Bank secrecy - as Swiss as yodeling, cheese, and the Matterhorn - is under mounting foreign fire.
This time shots are not from third world interest groups, which see developing countries' riches disappearing into Alpine coffers. The complainers are industrialized countries - the United States, France, and Italy.
In recent months, a series of irritating events prompted Switzerland's European neighbors and the Americans to get tough. So much so that Swiss bankers have become more than a little concerned about a tarnished image and its effect on business.
This week, from March 1st to 3rd, a six-man delegation from the Securities and Exchange Commission (SEC) and the US Departments of State and Justice is airing its grievances in Berne and Zurich to federal officials and bankers. Top of the agenda: mysterious insider transactions on US stock exchanges last year which the SEC supposedly tracked to Swiss bank clients and a wall of silence.
Under Article 47 of the Swiss Banking Act, if a banker gives information, without a client's permission, he can be sentenced to up to six months in jail and/or a fine of $26,000. The only way a bank can open up its records is if an account can be tied to an offense which is a crime in Switzerland.
Threatened by SEC sanctions, one Swiss bank did persuade its client to give his name. Others stayed firm voicing a strong distaste for attempted American interference in Swiss law. Privately, however, Swiss bankers are concerned that a tough SEC could curtail Swiss bank activites in US stock exchanges. Discussing the ''conflict of laws,'' as one Berne US Embassy official put it, is what this week's Swiss-American talks are about.

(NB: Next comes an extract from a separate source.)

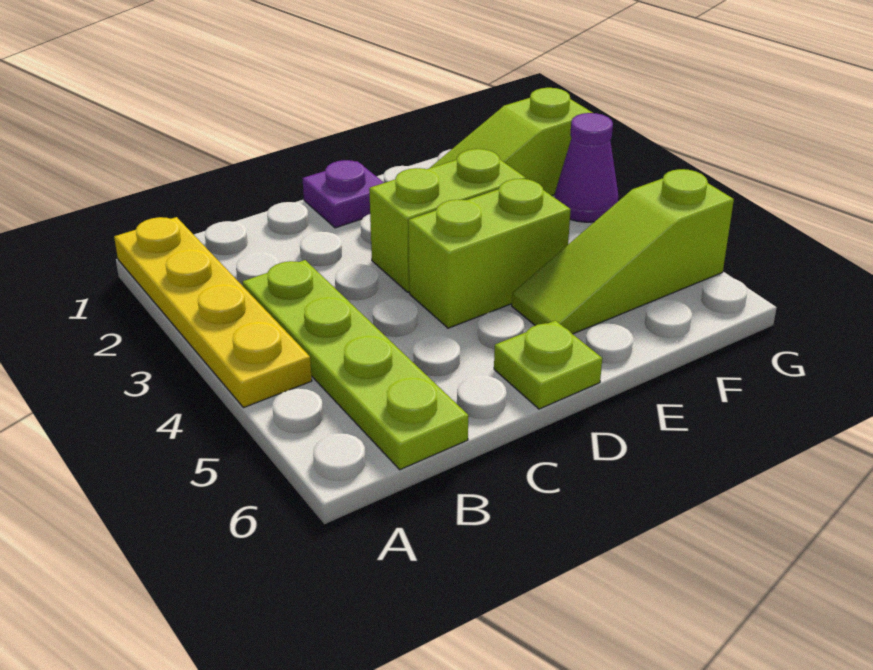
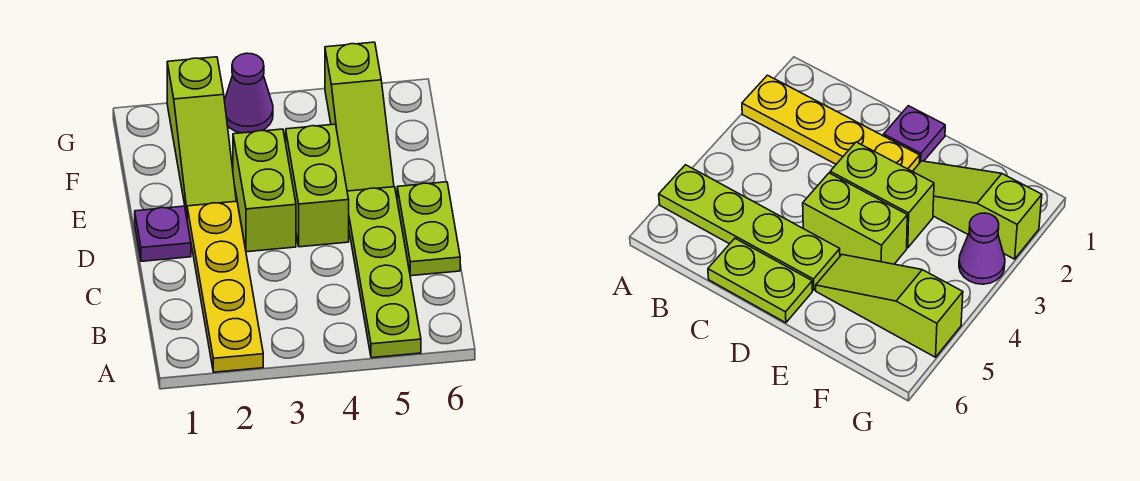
yellow plate A1:A4 level 1 -> yellow plate A2:D2 level 1
lime plate B3:B6 level 1 -> lime plate A5:D5 level 1
lime plate D6 level 1 -> lime plate C6:D6 level 1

Italy, fed up with billions of lira disappearing over the Swiss border, has boosted its anti-flight money campaign. Unsuspecting Swiss bankers are shadowed, tapped, and secretly photographed. Two respectable bankers fell into traps last December. After weeks in Roman cells, they faced the courts and a blaze of publicity bent on putting the Swiss banking system on trial.
Proving that if the going gets rough enough even the lips of a Swiss banker can be loosened, one of the bankers spilled the beans on his clients. This February he was sentenced to a suspended 14 months while his tighter-lipped fellow Swiss landed an unsuspended two years, a harsh warning to Swiss bankers caught with a bag of money in Italy which cannot be explained.
In France after the Socialists came to power, francs have flooded into Switzerland with estimates totalling around five times the usual annual average of $1.4 billion.
French customs has the awesome job of tackling countless smugglers who filter in by air, boat, and land to place their capital in a secret Swiss vault.
An angry French parliamentary commission held hearings into this illegal capital outflow to be told by leftist Swiss parliamentarian, the Genevan professor Jean Ziegler, that some 650,000 Frenchmen have Swiss numbered accounts.
The French have moved to increase their customs officers by about 1,000. Many are destined for the Swiss border. For travelers at the frontier, baggage searches are often long and tedious with officials looking for signs that a French citizen has been at a Swiss bank.
Between the Swiss National Bank and the country's commercial banks is a gentlemen's agreement which bans bankers from actively helping capital flight. There are heavy fines for violations.
Nevertheless, once flight money is in Switzerland, there is nothing to stop a bank from accepting it.